How to find the index of current object in range-based for loop?

Yes you can, it just take some massaging 😉

The trick is to use composition: instead of iterating over the container directly, you “zip” it with an index along the way.

Specialized zipper code:

template <typename T>
struct iterator_extractor { typedef typename T::iterator type; };

template <typename T>
struct iterator_extractor<T const> { typedef typename T::const_iterator type; };


template <typename T>
class Indexer {
public:
    class iterator {
        typedef typename iterator_extractor<T>::type inner_iterator;

        typedef typename std::iterator_traits<inner_iterator>::reference inner_reference;
    public:
        typedef std::pair<size_t, inner_reference> reference;

        iterator(inner_iterator it): _pos(0), _it(it) {}

        reference operator*() const { return reference(_pos, *_it); }

        iterator& operator++() { ++_pos; ++_it; return *this; }
        iterator operator++(int) { iterator tmp(*this); ++*this; return tmp; }

        bool operator==(iterator const& it) const { return _it == it._it; }
        bool operator!=(iterator const& it) const { return !(*this == it); }

    private:
        size_t _pos;
        inner_iterator _it;
    };

    Indexer(T& t): _container(t) {}

    iterator begin() const { return iterator(_container.begin()); }
    iterator end() const { return iterator(_container.end()); }

private:
    T& _container;
}; // class Indexer

template <typename T>
Indexer<T> index(T& t) { return Indexer<T>(t); }

And using it:

#include <iostream>
#include <iterator>
#include <limits>
#include <vector>

// Zipper code here

int main() {
    std::vector<int> v{1, 2, 3, 4, 5, 6, 7, 8, 9};

    for (auto p: index(v)) {
        std::cout << p.first << ": " << p.second << "\n";
    }
}

You can see it at ideone, though it lacks the for-range loop support so it’s less pretty.

EDIT:

Just remembered that I should check Boost.Range more often.

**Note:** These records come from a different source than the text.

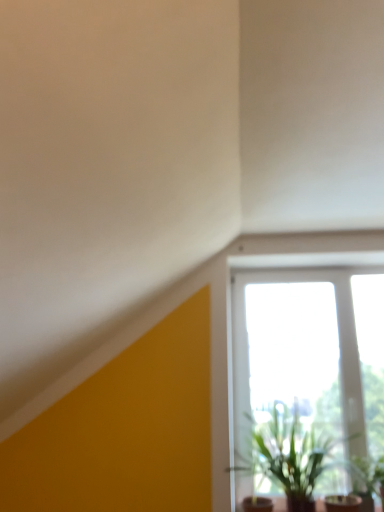
Question: From the image's perspective, does transparent glass window at center appear higher than green leafy plant at lower right, the 2th houseplant from the left?

Choices:
 (A) no
 (B) yes

Answer: (B)

Question: Is transparent glass window at center smaller than green leafy plant at lower right, which is the first houseplant from right to left?

Choices:
 (A) yes
 (B) no

Answer: (B)

Question: Is transparent glass window at center oriented towards green leafy plant at lower right, the 2th houseplant from the left?

Choices:
 (A) no
 (B) yes

Answer: (B)

Question: Considering the relative positions of transparent glass window at center and green leafy plant at lower right, the 2th houseplant from the left, in the image provided, is transparent glass window at center behind green leafy plant at lower right, the 2th houseplant from the left,?

Choices:
 (A) no
 (B) yes

Answer: (B)

Question: Is transparent glass window at center at the left side of green leafy plant at lower right, the 2th houseplant from the left?

Choices:
 (A) no
 (B) yes

Answer: (B)

Question: Is transparent glass window at center bigger than green leafy plant at lower right, the 2th houseplant from the left?

Choices:
 (A) yes
 (B) no

Answer: (A)

Question: Does transparent glass window at center have a lesser width compared to green leafy plant at lower right, marked as the second houseplant in a right-to-left arrangement?

Choices:
 (A) yes
 (B) no

Answer: (A)

Question: From the image's perspective, would you say transparent glass window at center is positioned over green leafy plant at lower right, the 1th houseplant from the left?

Choices:
 (A) yes
 (B) no

Answer: (A)

Question: Is transparent glass window at center far away from green leafy plant at lower right, marked as the second houseplant in a right-to-left arrangement?

Choices:
 (A) no
 (B) yes

Answer: (A)

Question: Does transparent glass window at center lie in front of green leafy plant at lower right, the 1th houseplant from the left?

Choices:
 (A) yes
 (B) no

Answer: (B)

Question: Could green leafy plant at lower right, the 1th houseplant from the left, be considered to be inside transparent glass window at center?

Choices:
 (A) yes
 (B) no

Answer: (B)

Question: Is transparent glass window at center to the left of green leafy plant at lower right, marked as the second houseplant in a right-to-left arrangement, from the viewer's perspective?

Choices:
 (A) no
 (B) yes

Answer: (A)

Question: Considering the relative sizes of green leafy plant at lower right, the 2th houseplant from the left, and transparent glass window at center in the image provided, is green leafy plant at lower right, the 2th houseplant from the left, wider than transparent glass window at center?

Choices:
 (A) yes
 (B) no

Answer: (A)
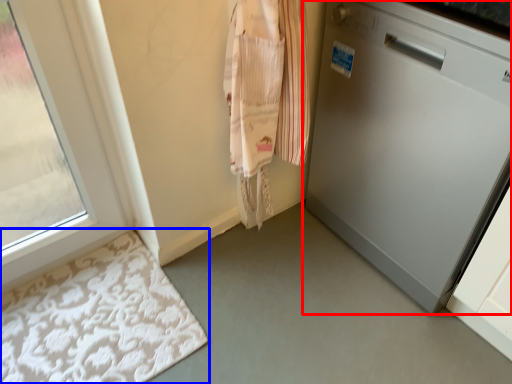
Question: Among these objects, which one is nearest to the camera, home appliance (highlighted by a red box) or bath mat (highlighted by a blue box)?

Unfortunately no zip range, but I did found a pearl: boost::adaptors::indexed. However it requires access to the iterator to pull of the index. Shame 😡

Otherwise with the counting_range and a generic zip I am sure it could be possible to do something interesting…

In the ideal world I would imagine:

int main() {
    std::vector<int> v{1, 2, 3, 4, 5, 6, 7, 8, 9};

    for (auto tuple: zip(iota(0), v)) {
        std::cout << tuple.at<0>() << ": " << tuple.at<1>() << "\n";
    }
}

With zip automatically creating a view as a range of tuples of references and iota(0) simply creating a “false” range that starts from 0 and just counts toward infinity (or well, the maximum of its type…).